TEXTO DE ESTUDO —
------------------------------------

Quanto mais nos afastamos do centro, piores as histórias. Em Portelinha, muitas casas de tambor sofreram danos consideráveis. Um dos casos mais graves é o de Joana Delgado. A água entrou pela parte traseira da construção precária e saiu pela frente, levando tudo consigo.
“Perdi quase tudo, digo quase tudo, porque ficámos com vida e saúde. Todas as minhas coisas, fogão, coisas de cozinha, electrodomésticos, cama, tudo ficou debaixo da lama. Até conseguir chegar à porta, já tinha lama na canela. Neste momento, estou na casa de um familiar”, comenta.
A estrada de acesso foi limpa pela própria comunidade, com o envolvimento de muitos voluntários, num cenário que se repete um pouco por toda a ilha. Uma mobilização sem precedentes, no país e diáspora (ver texto nas páginas 8-9), tem servido de rede de apoio - em muitos casos, a única - a quem foi afectado.
É de ajuda que Maria Auxilia Monteiro precisa. No Iraque, em frente à lixeira, a casa de tambor onde morava foi arrasada. Desalojada, vive com familiares. Ela e mais cinco pessoas, incluindo uma bebé de sete meses.
“Nem consigo explicar como escapámos. Começou a chover, fui abrir algumas saídas de água, para prevenir, mas, de repente, a água entrou dentro de casa. No desespero, não sabia o que fazer, tirei a minha neta das mãos da mãe e saímos para a rua, para nos salvarmos”, lembra.

------------------------------------

ENTRADAS LISTADAS —

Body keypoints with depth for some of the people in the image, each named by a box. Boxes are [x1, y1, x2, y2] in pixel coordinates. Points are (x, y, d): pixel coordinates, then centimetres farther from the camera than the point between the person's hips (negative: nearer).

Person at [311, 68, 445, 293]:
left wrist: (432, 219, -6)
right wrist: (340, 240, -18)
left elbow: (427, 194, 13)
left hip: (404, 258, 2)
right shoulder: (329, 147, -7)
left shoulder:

------------------------------------

TAREFAS A REALIZAR —
1. Segundo o texto sobre os estragos da chuva, onde está Joana Delgado a viver neste momento?
2. Prossiga com o texto sobre os estragos da chuva nas casas de tambor a partir do ponto em que termina.
Os dados não têm qualquer relação com o texto de estudo.

RESULTADOS POR TAREFA —
1. Na casa de um familiar.

2.
Esta terça-feira, mais de 250 pessoas continuavam ao cuidado da Protecção Civil. 151 retiradas de zonas de risco, perante a possibilidade de mais chuva, 101 que não têm onde para onde ir.
(Re)fazer bem
O governo anunciou sábado o Plano de Resposta e Recuperação para as ilhas em situação de calamidade - São Vicente, Santo Antão e São Nicolau - com respostas para famílias, comerciantes informais, empresas e proprietários afectados (ver texto na página 6).
A dimensão dos prejuízos continua a ser apurada, mas são enormes. O fenómeno meteorológico extremo explica muita coisa, mas não explica tudo. Desde há muito que se fala da necessidade de melhores políticas de urbanismo, com mais cuidado na ocupação de solos e melhores infra-estruturas.
Para a engenheira civil e professora da Universidade Técnica do Atlântico, Vera Marques, numa primeira fase, é “muito importante” avaliar o estado de conservação das estruturas que resistiram às enxurradas. Depois, será tempo de refazer melhor.
“É necessário pensar no planeamento e ordenamento do território e, principalmente, em termos um sistema de drenagem de águas pluviais que funcione na dimensão da ilha, tanto em meio urbano, como a jusante, que é de onde a água vem”, observa.
Além de desviar as águas, é necessário proteger construções existentes, incluindo aquelas que surgiram em locais de risco.
“[É preciso] proteger as habitações que temos para, no futuro, não termos mais constrangimentos e desgraças como tivemos. A nível de construção nas encostas, temos que tentar proteger o que já está e tentar conter os taludes, perceber como é que podemos fazê-lo”, nota.
Além de investimento em infra-estruturas, a aposta em vegetação adequada ao nosso clima ajudará a diminuir a erosão.
“A vegetação diminui a erosão dos solos e aumenta a infiltração da água para o terreno, ou seja, cria maior estabilização. Há técnicas mais avançadas, mas que terão custos muito mais elevados”, destaca.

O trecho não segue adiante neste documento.